In recent operations, the Kurdish-led Syrian Democratic Forces (SDF) on March 11 raided a refugee camp in the town of al-Shuhail, east of Deir ez-Zor, and arrested four members of a family displaced from Hama for alleged past involvement with IS. The raid, using military helicopters provided by the US-led international coalition against IS, came a day after SDF arrested suspected members of IS cells in the town of al-Basira, in Deir ez-Zor province. Those detained possessed medium and light weapons and modern communications equipment, according to the SDF. Several other IS suspects were arrested in separate raids.

SDF officer Sarkhbon Ali said of the detainees from the sleeper cells, “Many of them are dangerous, have committed war crimes, and must be tried.” 

On Feb. 23 at a press conference in Qamishli, Fener al-Kait, co-head of the administration's External Affairs Department, had called on the international community to provide support and legal advice for the trial of 12,000 IS militants, including 3,000 foreigners of 50 different nationalities. In attendance was the Belgian parliamentary deputy George Dalman, who noted that there were 15 Belgians among the detainees and said that careful study is needed to determine how their trials should be conducted.

In Raqqa, Al-Monitor met Salem Ali, a farmer whose son was killed by IS four years ago. “When IS controlled the city of Raqqa, it confiscated our crops,” he said. “Our lives under IS went to hell. My son Muhammad tried to escape, but IS militants caught him and beheaded him … for treason. Most of those who carried out these executions were foreigners of various nationalities.”
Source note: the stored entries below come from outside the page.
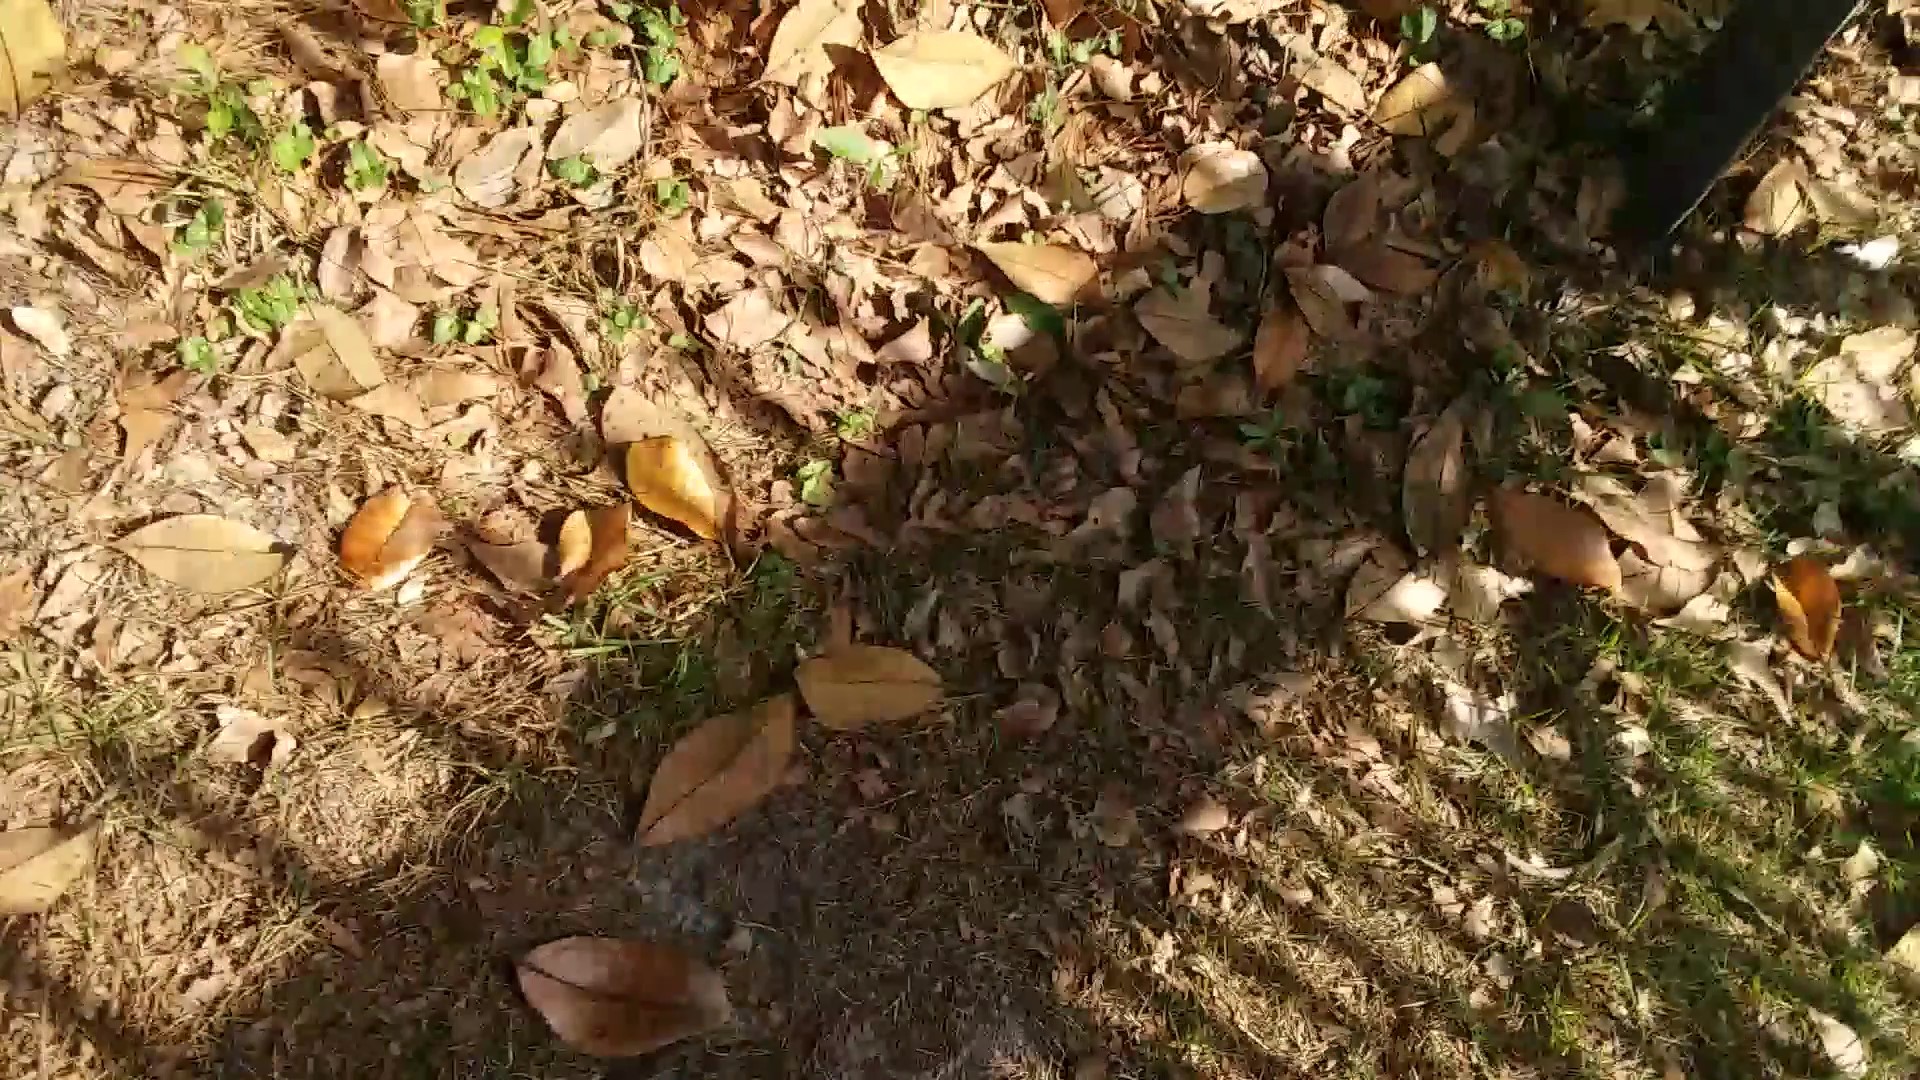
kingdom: Plantae
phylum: Tracheophyta
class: Magnoliopsida
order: Magnoliales
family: Magnoliaceae
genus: Magnolia
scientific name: Magnolia grandiflora
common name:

A number of European and other countries have taken in some IS children. In early February, Rojava handed over to Russia 35 children with Russian citizenship. The children had been living in al-Hol, which holds tens of thousands of wives and children of accused IS members. Kamal Akef, spokesman for the External Affairs Department, said that in the past year, the self-administration had handed over 100 women and children to the government of Kosovo, five children to France, seven children from one family to Sweden, 30 women and 70 children to Kazakhstan and five children to Sudan.

Al-Hol is one of the largest refugee camps run by the Kurdish self-administration. It shelters around 74,000 Syrians and Iraqis, and some 40,000 wives and children of IS fighters occupy a separate section of the camp.

Birvan Omar, an administrator for the self-administration's Office of Humanitarian Organizations Affairs, also oversees the camp. “The al-Hol camp has experienced murders by IS women,” she told Al-Monitor, “Most of these crimes are carried out by members of all-female IS morality police, known as the Hisbah. Everyone who rejects IS beliefs in the camp is destined to die at the hands of these women.”

She said the children are being brought up in a horrifying environment. On March 14, Kurdish security forces at Al-Hol camp found the body of an Iraqi refugee who had been killed with a hammer. In an incident in February, another Iraqi man died after being stabbed. His body was found in the section of the camp housing IS families. There have been other killings with sharp objects, and tents have been set on fire with people in them.

“The children end up embracing IS ideology, and when they grow up, they will be a danger to the world,” Omar said. She called on the international community to rescue the children and deprogram and rehabilitate them to integrate into society.